Depuis la fin du régime de Daniel arap Moi, le Kenya est vanté pour sa « maturité démocratique ». Mais les élections générales du 9 août prochain tiendront-elles leurs promesses ?
Le Kenya est la 13e démocratie africaine, selon l’Economist Intelligence Unit (EIU). Ce pays « est un exemple pour le reste du monde », estimait en 2017, au moment de l’invalidation de la réélection du président Kenyatta à la tête du pays, Amnesty International. L’International Crisis Group y voyait, de son côté, le fait que « le Kenya, une des sociétés les plus ouvertes d’Afrique, gagne en maturité démocratique ». Le jeu politique est, dans la réalité, beaucoup plus complexe.
A l’approche des élections générales du 9 août prochain, l’opinion publique suit avec attention les manœuvres politiques du président Uhuru Kenyatta. Après l’annulation des résultats des élections de 2017, suite à une plainte du chef de l’opposition Raila Odinga, Kenyatta avait été réélu sans forcer. Aujourd’hui, le chef de l’Etat et sa formation politique du Jubilee soutiennent… Odinga, contre le vice-président William Ruto, ancien allié de Kenyatta.
William Ruto, ancien allié du dictateur Daniel arap Moi, vient tout juste de former une coalition hybride, qui regroupe des partis de droite et de gauche, en cherchant à renforcer sa position. Mais avec le président actuel qui chante les louanges du triple perdant des dernières élections, Raila Odinga, le jeu politique prend aujourd’hui une tournure étrange. Malgré la fameuse « maturité démocratique » dont fait preuve le Kenya, la politique n’intéresse plus : à peine 12% des jeunes Kenyans ayant atteint l’âge de voter depuis 2017 se sont enregistrés pour aller aux urnes en août prochain.
Elections à haut risque
En réalité, si le Kenya est aujourd’hui vanté pour son multipartisme, nombreux sont les observateurs estimer que la situation politique dans le pays est loin d’être aussi mature qu’on veut le faire croire. Ils sont plusieurs à y voir la patte de l’ancien dictateur Daniel arap Moi. Pour le journaliste et activiste kenyan, John Githongo, les irrégularités lors des scrutins persistent, rappelant que le « duo dynamique » — le surnom donné par les Kényans au « couple » William Ruto et Uhuru Kenyatta — n’ont pas hésité à s’acheter des votes en 2013 puis en 2017. Un digne héritage de la dictature ?

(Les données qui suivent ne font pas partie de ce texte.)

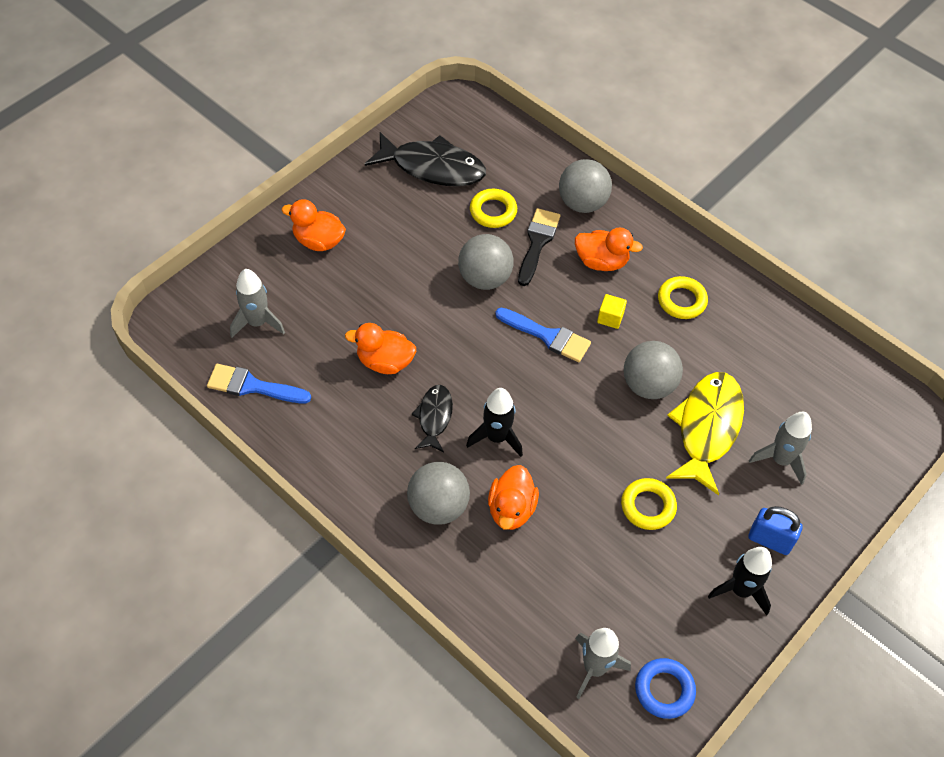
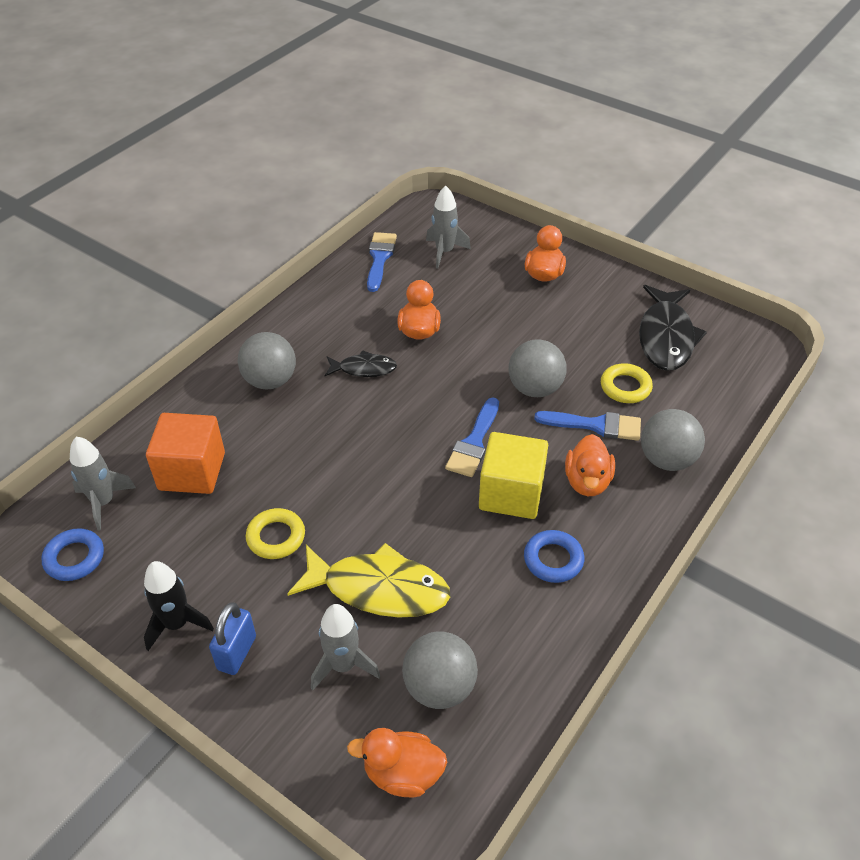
camera: 85 degrees right, 10 degrees down
(496, 437) = (346, 413): black rocket -> none
(511, 509) = (269, 430): orange duck -> orange duck (402, 774)
(537, 243) = (595, 425): black brush -> blue brush
(560, 582) = (192, 471): none -> orange cube
(610, 317) = (511, 493): yellow cube -> yellow cube, size x2.29
(648, 385) = (427, 532): grey ball -> grey ball (439, 687)
(681, 301) = (553, 559): yellow ring -> blue ring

« Avant ces deux scrutins, il y avait déjà des forces politiques clairement fabriquées par Moi (l’ancien dictateur, ndlr), un mélange d’opposition politique, de société civile, de médias, de responsables religieux et tribaux. En 2022, ces derniers sont en désarroi, et seul le duo (Ruto et Kenyatta) aura son mot à dire », déplore le journaliste en exil, qui a enquêté sur quatre décennies de corruption politique au Kenya.
Et l’activiste de poursuivre : « La vérité c’est que nous allons vers les élections en ne croyant en rien. Au mieux, nous cherchons. Toutes les formations politiques sont nées les unes des autres, et de nombreux compromis. Ceux qui ont fait de l’argent avec la politique s’affronteront, et les autres, eux, plongeront le museau dans la terre ».
Malgré les fleurs jetées par les médias occidentaux, le Kenya n’est donc pas forcément aussi stable qu’on le pense. Dès le mois d’août prochain, les populations craignent le retour des violences post-électorales, comme cela avait déjà été le cas en 2013. A l’époque, William Ruto avait fait l’objet d’un début d’enquête par la Cour pénale internationale (CPI).